[[ Data, beginning ]]

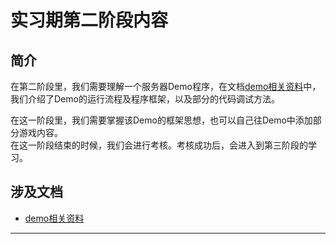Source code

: # 实习期第二阶段内容

## 简介

在第二阶段里，我们需要理解一个服务器Demo程序，在文档[demo相关资料](/lib/elixir安装及demo相关资料.md#二_demo流程分析)中，我们介绍了Demo的运行流程及程序框架，以及部分的代码调试方法。

在这一阶段里，我们需要掌握该Demo的框架思想，也可以自己往Demo中添加部分游戏内容。</br>
在这一阶段结束的时候，我们会进行考核。考核成功后，会进入到第三阶段的学习。

## 涉及文档

* [demo相关资料](/lib/elixir安装及demo相关资料.md#二_demo流程分析)

---

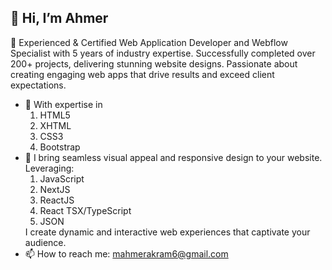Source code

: ## 👋 Hi, I’m Ahmer

👀 Experienced & Certified Web Application Developer and Webflow Specialist with 5 years of industry expertise. Successfully completed over 200+ projects, delivering stunning website designs. Passionate about creating engaging web apps that drive results and exceed client expectations.
- 💞️ With expertise in
  <ol>
    <li>HTML5</li>
    <li>XHTML</li>
    <li>CSS3</li>
    <li>Bootstrap</li>
  </ol>
- 🌱 I bring seamless visual appeal and responsive design to your website. Leveraging:
  <ol>
    <li>JavaScript</li>
    <li>NextJS</li>
    <li>ReactJS</li>
    <li>React TSX/TypeScript</li>
    <li>JSON</li>
  </ol>
  I create dynamic and interactive web experiences that captivate your audience.
- 📫 How to reach me: mahmerakram6@gmail.com

<!---
ahmersdev/ahmersdev is a ✨ special ✨ repository because its `README.md` (this file) appears on your GitHub profile.
You can click the Preview link to take a look at your changes.
--->
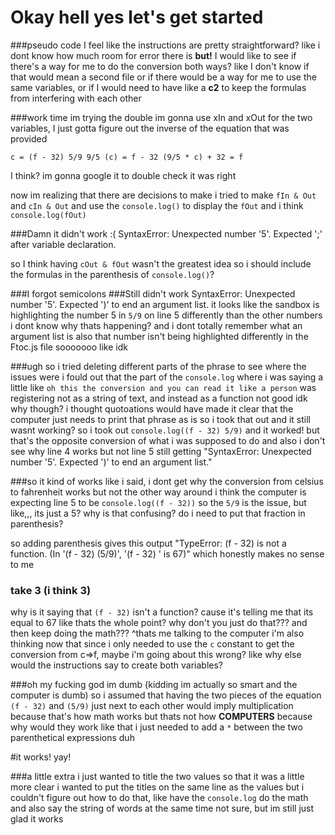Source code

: # Okay hell yes let's get started

###pseudo code
I feel like the instructions are pretty straightforward? like i dont know how much room for error there is
**but!** I would like to see if there's a way for me to do the conversion both ways?
like I don't know if that would mean a second file or if there would be a way for me to use the same variables, or if I would need to have like a **c2** to keep the formulas from interfering with each other

###work time
im trying the double
im gonna use xIn and xOut for the two variables, I just gotta figure out the inverse of the equation that was provided

`c = (f - 32) 5/9
9/5 (c) = f - 32
(9/5 * c) + 32 = f`

I think? im gonna google it to double check
it was right

now im realizing that there are decisions to make
i tried to make `fIn & Out` and `cIn & Out` and use the `console.log()` to display the `fOut` and i think `console.log(fOut)`

###Damn
it didn't work :(
SyntaxError: Unexpected number '5'. Expected ';' after variable declaration.

so I think having `cOut & fOut` wasn't the greatest idea
so i should include the formulas in the parenthesis of `console.log()`?

###I forgot semicolons
###Still didn't work
SyntaxError: Unexpected number '5'. Expected ')' to end an argument list.
it looks like the sandbox is highlighting the number 5 in `5/9` on line 5 differently than the other numbers
i dont know why thats happening? and i dont totally remember what an argument list is
also that number isn't being highlighted differently in the Ftoc.js file sooooooo like idk

###ugh
so i tried deleting different parts of the phrase to see where the issues were
i fould out that the part of the `console.log` where i was saying a little like `oh this the conversion and you can read it like a person` was registering not as a string of text, and instead as a function
not good
idk why though? i thought quotoations would have made it clear that the computer just needs to print that phrase as is
so i took that out and it still wasnt working?
so i took out `console.log((f - 32) 5/9)` and it worked! but that's the opposite conversion of what i was supposed to do and also i don't see why line 4 works but not line 5
still getting "SyntaxError: Unexpected number '5'. Expected ')' to end an argument list."

###so it kind of works
like i said, i dont get why the conversion from celsius to fahrenheit works but not the other way around
i think the computer is expecting line 5 to be `console.log((f - 32))` so the `5/9` is the issue, but like,,, its just a 5? why is that confusing? do i need to put that fraction in parenthesis?

so adding parenthesis gives this output "TypeError: (f - 32)  is not a function. (In '(f - 32) (5/9)', '(f - 32) ' is 67)"
which honestly makes no sense to me

### take 3 (i think 3)
why is it saying that `(f - 32)` isn't a function? cause it's telling me that its equal to 67
like thats the whole point? why don't you just do that??? and then keep doing the math???
^thats me talking to the computer
i'm also thinking now that since i only needed to use the `c` constant to get the conversion from c=>f, maybe i'm going about this wrong? like why else would the instructions say to create both variables?

###oh my fucking god im dumb (kidding im actually so smart and the computer is dumb)
so i assumed that having the two pieces of the equation `(f - 32)` and `(5/9)` just next to each other would imply multiplication because that's how math works
but thats not how **COMPUTERS** because why would they work like that
i just needed to add a `*` between the two parenthetical expressions
duh

#it works! yay!

###a little extra
i just wanted to title the two values so that it was a little more clear
i wanted to put the titles on the same line as the values but i couldn't figure out how to do that, like have the `console.log` do the math and also say the string of words at the same time
not sure, but im still just glad it works
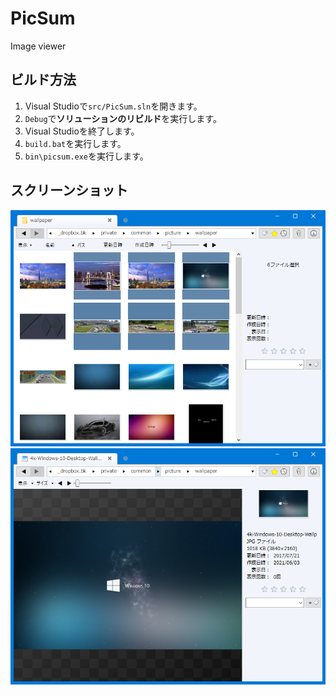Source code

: # PicSum
Image viewer

## ビルド方法
1. Visual Studioで`src/PicSum.sln`を開きます。
1. `Debug`で**ソリューションのリビルド**を実行します。
1. Visual Studioを終了します。
1. `build.bat`を実行します。
1. `bin\picsum.exe`を実行します。

## スクリーンショット
![サムネイル画面](./screenshot/screenshot-001.png)
![画像表示画面](./screenshot/screenshot-002.png)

[[ Data, end ]]

Assigned task: Copy out every line in the entries above that holds "を実行します".

Expected output:
1. `Debug`で**ソリューションのリビルド**を実行します。
1. `build.bat`を実行します。
1. `bin\picsum.exe`を実行します。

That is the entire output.